This soup is perfect for this week since it seems most of the East is getting hit with some freezing temperatures. This is kind of a spin on French Onion Soup only with mushrooms and pasta. It is hearty and so delicious. My mom made this a few weeks ago while we were home and it was so good. So simple but filled with great flavor. Pairs well with a big glass of red wine and some crusty bread!
|| W I L D M U S H R O O M + O N I O N S O U P ||
6 tablespoons butter
2 large white onions sliced
2 large red onions
8 oz white mushrooms sliced
8 oz baby bellas sliced
4 sprigs fresh thyme
8 cups chicken stock (veggie)
1/4 dry white wine
1/4 box ditalini pasta (about 1/2 cup)
salt and pepper to taste
fresh parsley and Parmesan cheese for garnish
Melt Butter in a large pot over medium low heat. Add the white and red onions and season with salt and pepper. Cook stirring occasionally until onions start to turn brown. This could take up to an hour depending on how your stove cooks.
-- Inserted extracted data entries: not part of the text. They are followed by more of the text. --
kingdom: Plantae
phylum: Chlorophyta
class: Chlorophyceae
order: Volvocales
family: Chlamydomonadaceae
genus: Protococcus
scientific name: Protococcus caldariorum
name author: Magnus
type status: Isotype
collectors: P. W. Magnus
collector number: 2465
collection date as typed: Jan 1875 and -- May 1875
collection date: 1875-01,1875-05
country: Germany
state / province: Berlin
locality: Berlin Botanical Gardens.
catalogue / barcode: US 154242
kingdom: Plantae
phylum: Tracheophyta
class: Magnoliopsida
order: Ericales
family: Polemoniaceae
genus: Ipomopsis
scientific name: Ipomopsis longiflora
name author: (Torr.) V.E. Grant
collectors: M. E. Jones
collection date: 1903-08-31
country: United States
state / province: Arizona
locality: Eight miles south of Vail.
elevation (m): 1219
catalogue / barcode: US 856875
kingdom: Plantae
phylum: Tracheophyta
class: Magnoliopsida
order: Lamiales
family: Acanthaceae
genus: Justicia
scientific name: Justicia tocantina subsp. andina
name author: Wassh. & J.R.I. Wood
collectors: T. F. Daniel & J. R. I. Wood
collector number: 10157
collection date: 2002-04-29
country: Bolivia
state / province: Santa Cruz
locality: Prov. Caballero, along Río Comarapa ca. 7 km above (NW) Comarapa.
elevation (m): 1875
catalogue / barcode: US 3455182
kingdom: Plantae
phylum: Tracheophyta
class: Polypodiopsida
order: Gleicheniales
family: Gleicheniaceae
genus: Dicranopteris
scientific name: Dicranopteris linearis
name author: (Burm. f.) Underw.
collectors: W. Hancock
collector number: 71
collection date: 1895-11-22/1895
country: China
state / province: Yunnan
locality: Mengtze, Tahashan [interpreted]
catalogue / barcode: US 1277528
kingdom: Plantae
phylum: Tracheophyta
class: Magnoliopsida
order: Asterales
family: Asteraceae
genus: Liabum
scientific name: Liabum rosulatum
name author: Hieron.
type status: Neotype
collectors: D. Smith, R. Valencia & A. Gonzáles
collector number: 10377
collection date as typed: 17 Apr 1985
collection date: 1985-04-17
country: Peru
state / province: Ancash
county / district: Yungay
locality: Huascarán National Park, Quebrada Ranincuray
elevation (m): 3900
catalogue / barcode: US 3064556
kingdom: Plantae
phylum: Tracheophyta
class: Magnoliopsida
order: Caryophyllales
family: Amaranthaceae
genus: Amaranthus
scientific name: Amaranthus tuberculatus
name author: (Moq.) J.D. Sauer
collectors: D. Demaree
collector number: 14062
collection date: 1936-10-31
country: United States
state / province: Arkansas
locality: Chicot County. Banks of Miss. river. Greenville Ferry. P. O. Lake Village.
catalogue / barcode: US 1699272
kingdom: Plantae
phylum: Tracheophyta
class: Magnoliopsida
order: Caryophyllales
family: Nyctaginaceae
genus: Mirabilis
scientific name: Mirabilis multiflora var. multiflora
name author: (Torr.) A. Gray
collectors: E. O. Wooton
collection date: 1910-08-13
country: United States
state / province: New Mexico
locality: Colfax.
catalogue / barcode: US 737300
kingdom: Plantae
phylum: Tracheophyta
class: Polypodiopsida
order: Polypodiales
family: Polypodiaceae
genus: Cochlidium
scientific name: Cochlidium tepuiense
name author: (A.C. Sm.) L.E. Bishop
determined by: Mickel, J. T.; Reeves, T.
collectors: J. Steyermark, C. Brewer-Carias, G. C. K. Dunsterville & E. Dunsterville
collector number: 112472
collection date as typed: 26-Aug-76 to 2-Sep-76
Remove onions with a slotted spoon and add in mushrooms and thyme. Cook until mushrooms are tender. Return onions to pot along with white wine and chicken broth. Raise the heat and bring to a simmer. Let simmer for about 30 minutes or longer. About 10-15 minutes before serving add in ditalini pasta and let it cook about 10 minutes. You may need to add additional broth depending how much pasta you add. Garnish with fresh Parmesan Cheese and Parsley.